The studies, which came out earlier this year in The New England Journal of Medicine, appear to bolster the positions of the American Cancer Society (ACS) and other major medical groups, which do not recommend routine PSA screening for symptom-free men at average risk of developing prostate cancer.
PSA, or prostate-specific antigen, is a protein produced by the prostate gland, blood levels of which generally rise when a prostate tumor is present. PSA blood tests can catch the cancer in its early stages.
But while use of the test has led to more prostate cancer diagnoses, it has done little to nothing to actually cut death rates from the disease, according to the researchers on the new review, led by Dr. Otis W. Brawley of the ACS.
In one of the recent trials, U.S. researchers found that among more than 38,000 men between the ages of 55 and 70, annual PSA screening was no more effective than less-frequent screening at cutting prostate cancer death rates.
The second study, of 182,000 European men, found that PSA screening every few years was associated with only a modest reduction in death risk.

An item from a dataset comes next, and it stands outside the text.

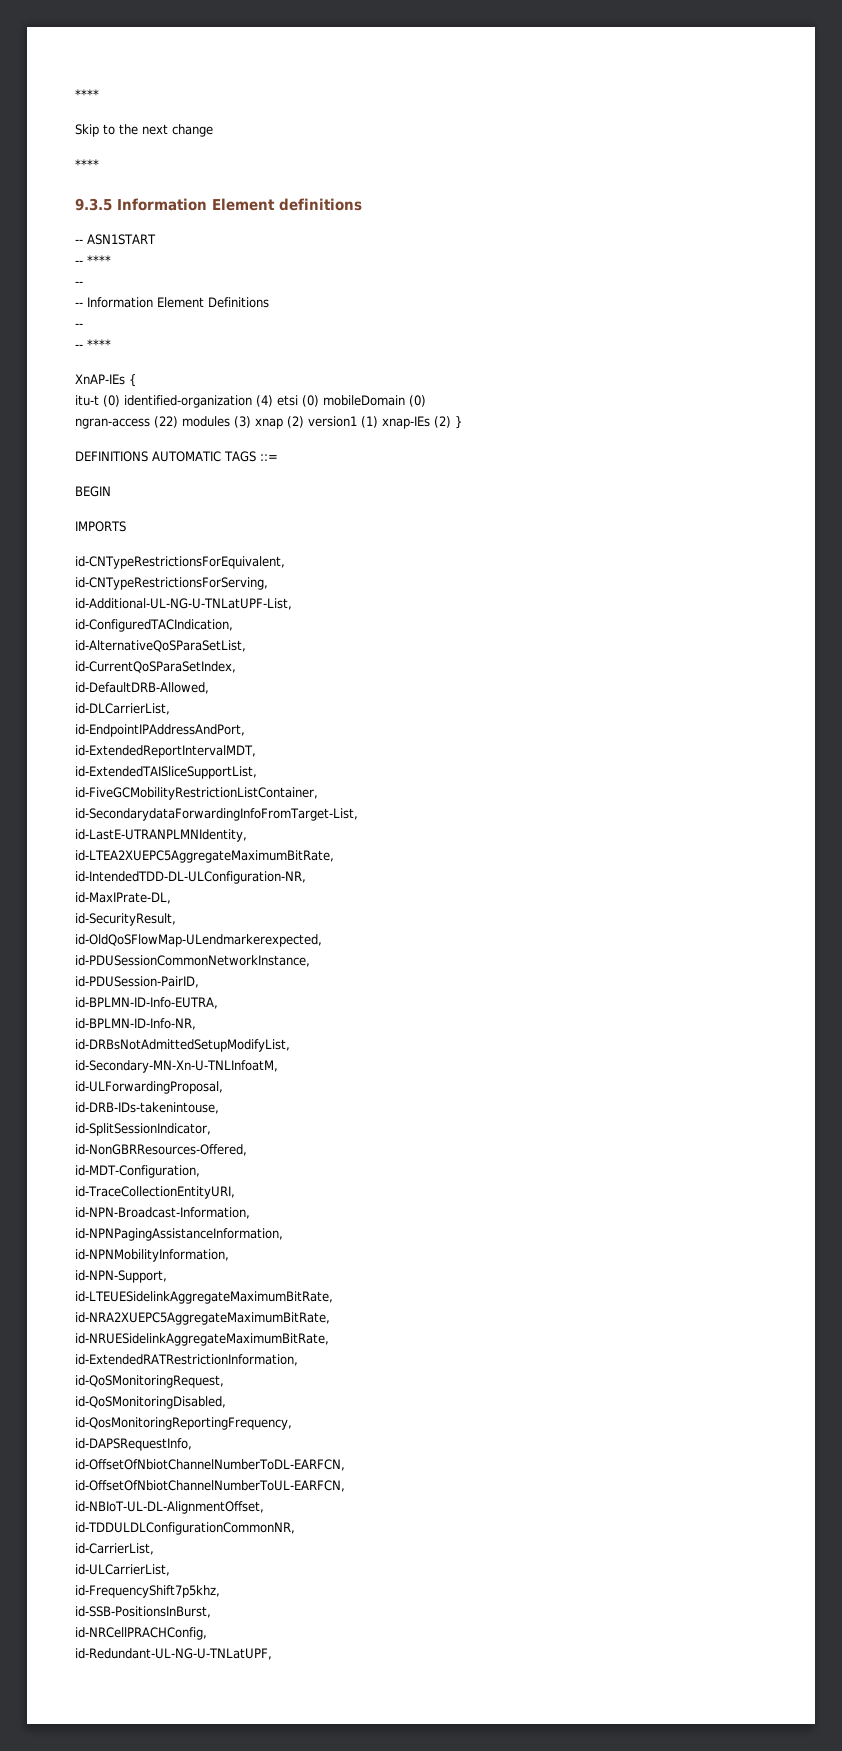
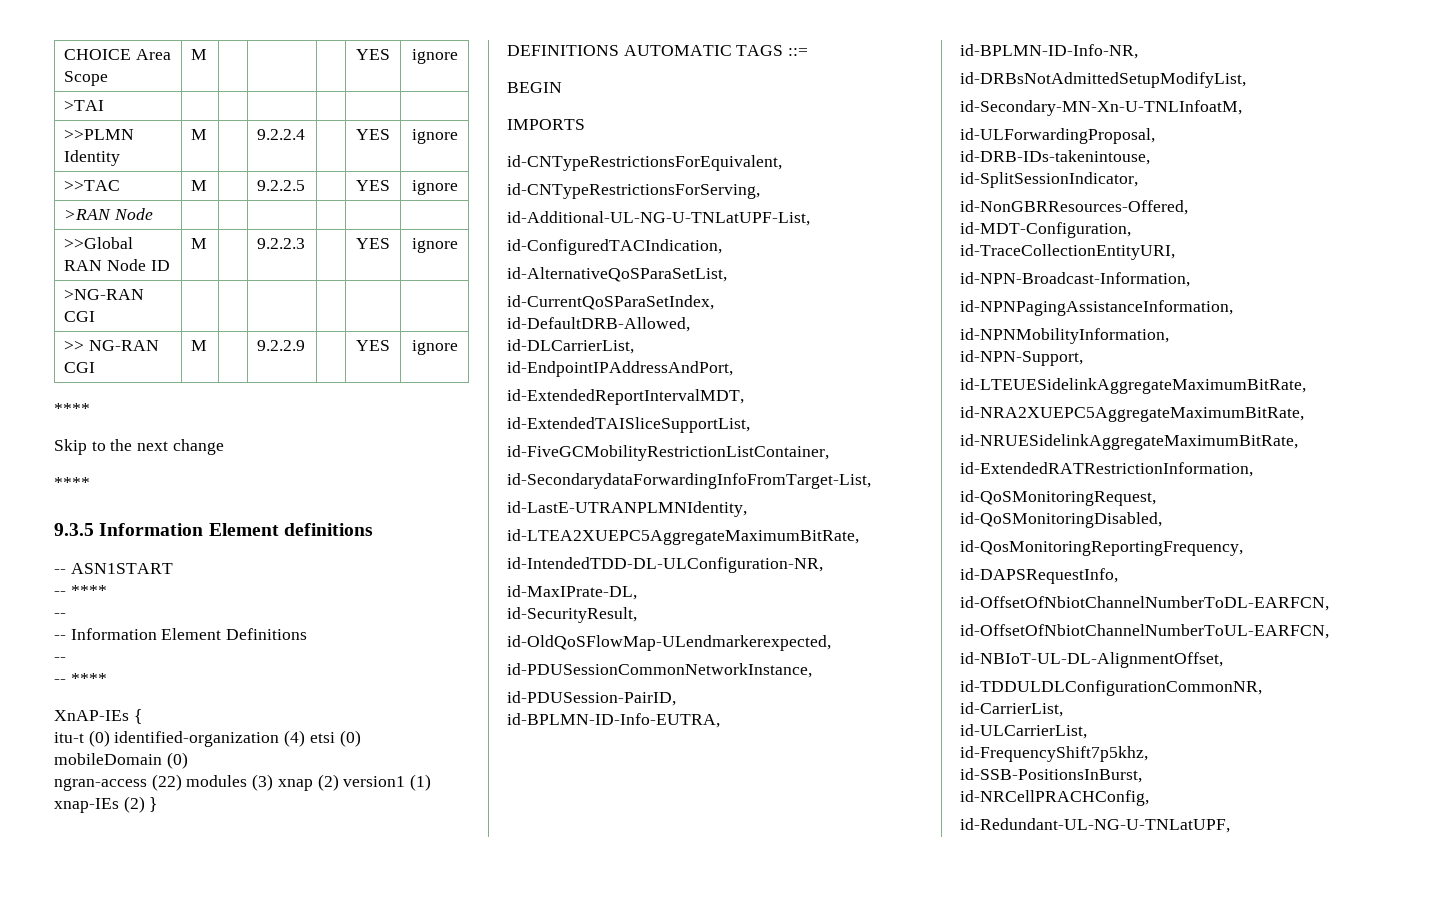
(75, 94) none -> [64,49,171,60] [64,71,109,86] [191,49,208,60] [356,49,390,60] [411,49,458,64] [64,100,105,111] [64,129,135,140] [64,150,121,166] [191,129,208,140] [257,129,306,140] [356,129,390,140] [411,129,458,144] [64,180,121,191] [191,180,208,191] [257,180,306,191] [356,180,390,191] [411,180,458,195] [64,208,153,220] [64,237,134,249] [64,259,170,271] [191,238,208,249] [257,238,306,249] [356,238,390,249] [411,238,458,253] [64,289,145,300] [64,311,96,322] [64,340,159,351] [64,362,96,373] [191,340,208,351] [257,340,306,351] [356,340,390,351] [411,340,458,355] CHOICE Area Scope | M | | | | YES | ignore // >TAI | | | | | | // >>PLMN Identity | M | | 9.2.2.4 | | YES | ignore // >>TAC | M | | 9.2.2.5 | | YES | ignore // >RAN Node | | | | | | // >>Global RAN Node ID | M | | 9.2.2.3 | | YES | ignore // >NG-RAN CGI | | | | | | // >> NG-RAN CGI | M | | 9.2.2.9 | | YES | ignore //

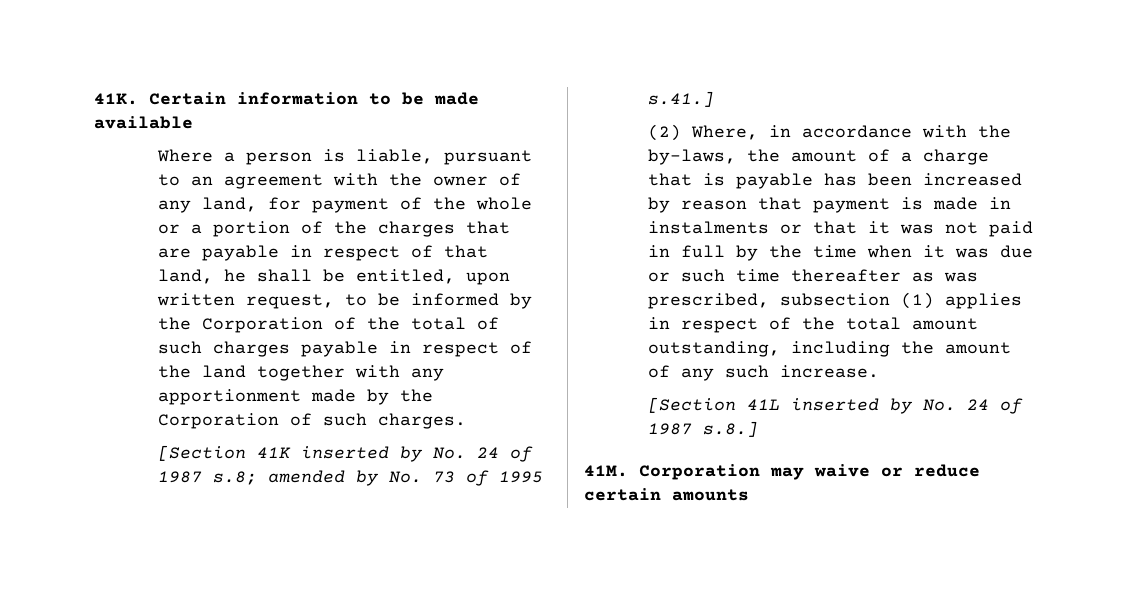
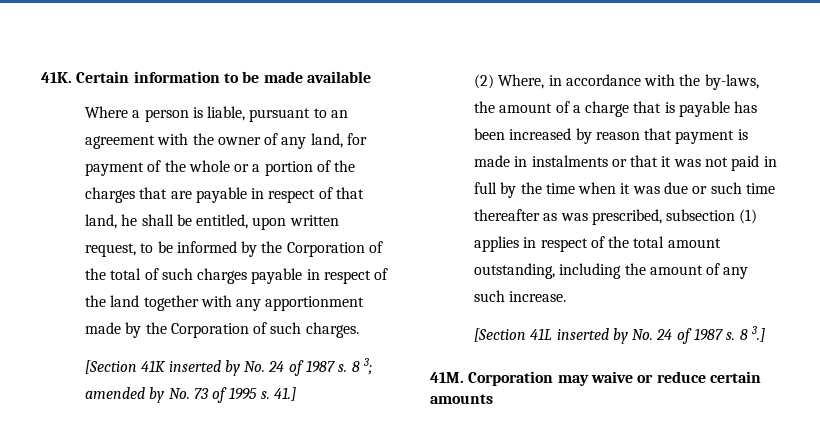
[212,471,257,485] s.8; -> [338,358,373,375] s. 8 3;
[647,91,714,107] s.41.] -> [260,387,297,401] s. 41.]
[702,421,758,437] s.8.] -> [726,326,766,342] s. 8 3.]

The central problem with prostate cancer screening is that most prostate tumors are slow-growing and would not be deadly even without treatment. So screening can lead to unnecessary treatment of cancers that would never had been life-threatening.
Because prostate cancer treatments, such as surgery and radiation, can have side effects -- incontinence and erectile dysfunction, for instance -- it is possible to do many men more harm than good by treating small tumors.
Researchers are continuing to study ways to refine prostate cancer screening, Brawley and his colleagues point out. That includes measuring "biomarkers" other than PSA that may be able to not only signal the presence of tumors, but also indicate whether they are aggressive and require immediate treatment.
Until then, the researchers say, men should talk with their doctors about whether PSA screening is a good idea. A man's personal risk factors for the disease -- including his family history of prostate cancer -- are key in that decision, according to Brawley's team.
The ACS recommends that most men discuss the possibility of PSA screening with their doctors starting at age 50. Men who are at relatively higher risk -- including those with a brother or father who developed prostate cancer before the age of 65 -- can have that talk after age 40. PSA screening is not generally recommended for men age 75 and older.